REQUIRED ACTION: Leave the images out. Give every line below again, precisely.

AVAILABLE DATA:
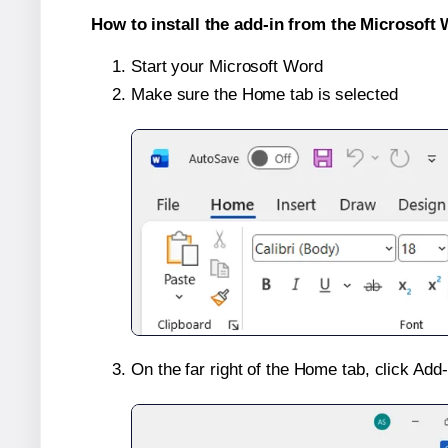
How to install the add-in from the Microsoft 
Start your Microsoft Word
Make sure the Home tab is selected
On the far right of the Home tab, click Add-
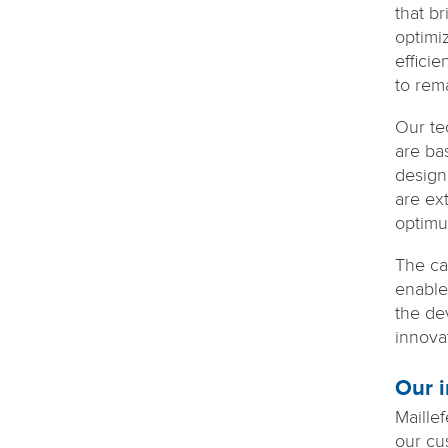
that b
optimi
efficie
to rem
Our te
are ba
designe
are ex
optimu
The ca
enable
the de
innova
Our i
Maille
our cu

OUTPUT BELOW:
How to install the add-in from the Microsoft 
Start your Microsoft Word
Make sure the Home tab is selected
On the far right of the Home tab, click Add-
that b
optimi
efficie
to rem
Our te
are ba
designe
are ex
optimu
The ca
enable
the de
innova
Our i
Maille
our cu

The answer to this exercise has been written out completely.